The observational design of the study was cited by the authors as a limitation to the findings, limiting the ability to draw conclusions about causality, and including only clinically stable patients of whom only a few had pre-existing lung disease, limiting the generalizability of the findings to the CKD population as a whole.
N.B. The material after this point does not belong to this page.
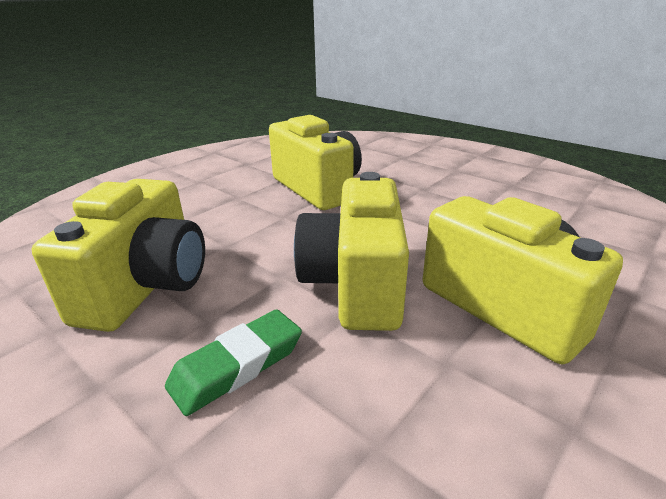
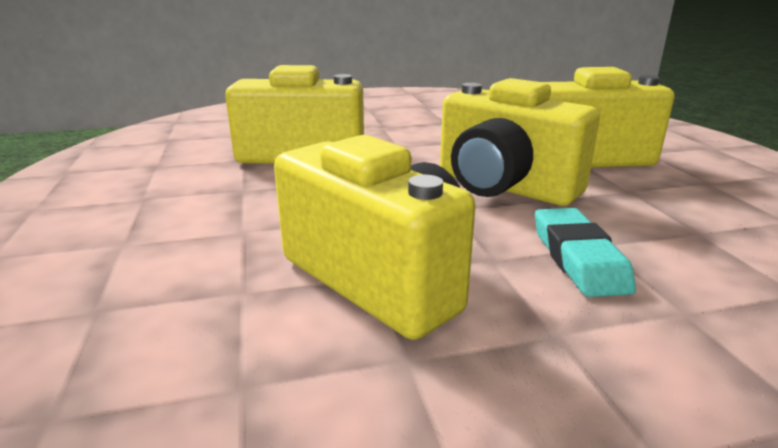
camera: 55 degrees left, 5 degrees down
(237, 365) = (578, 258): green eraser -> turquoise eraser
In conclusion, the authors said, “Impaired lung function, especially restrictive lung dysfunction, is a common feature of advanced CKD that associates with severity of renal failure, presence of PEW, inflammation and cardiovascular disease, and with 5-year all-cause and cardiovascular disease-related mortality. The prevalence of restrictive lung function increased in proportion to the number of comorbid conditions, PEW, inflammation, and cardiovascular disease, being present concomitantly, from 13% in patients with none of these conditions to 64% when three of them were present. Further studies in larger cohorts of CKD patients on causes and consequences of lung dysfunction, especially restrictive lung function, are warranted to confirm these findings.”

Takeaway Points

  1. Researchers conducted a study to examine the association of lung function with mortality in individuals with normal to severely reduced glomerular filtration rate (GFR).
  2. With decreasing GFR and higher burden of comorbidity, the prevalence of both obstructive and restrictive lung dysfunction increased; the increase was greater with restrictive lung dysfunction.
  3. Both obstructive and restrictive lung dysfunction were independent predictors of increased morality risk in patients with advanced chronic kidney disease.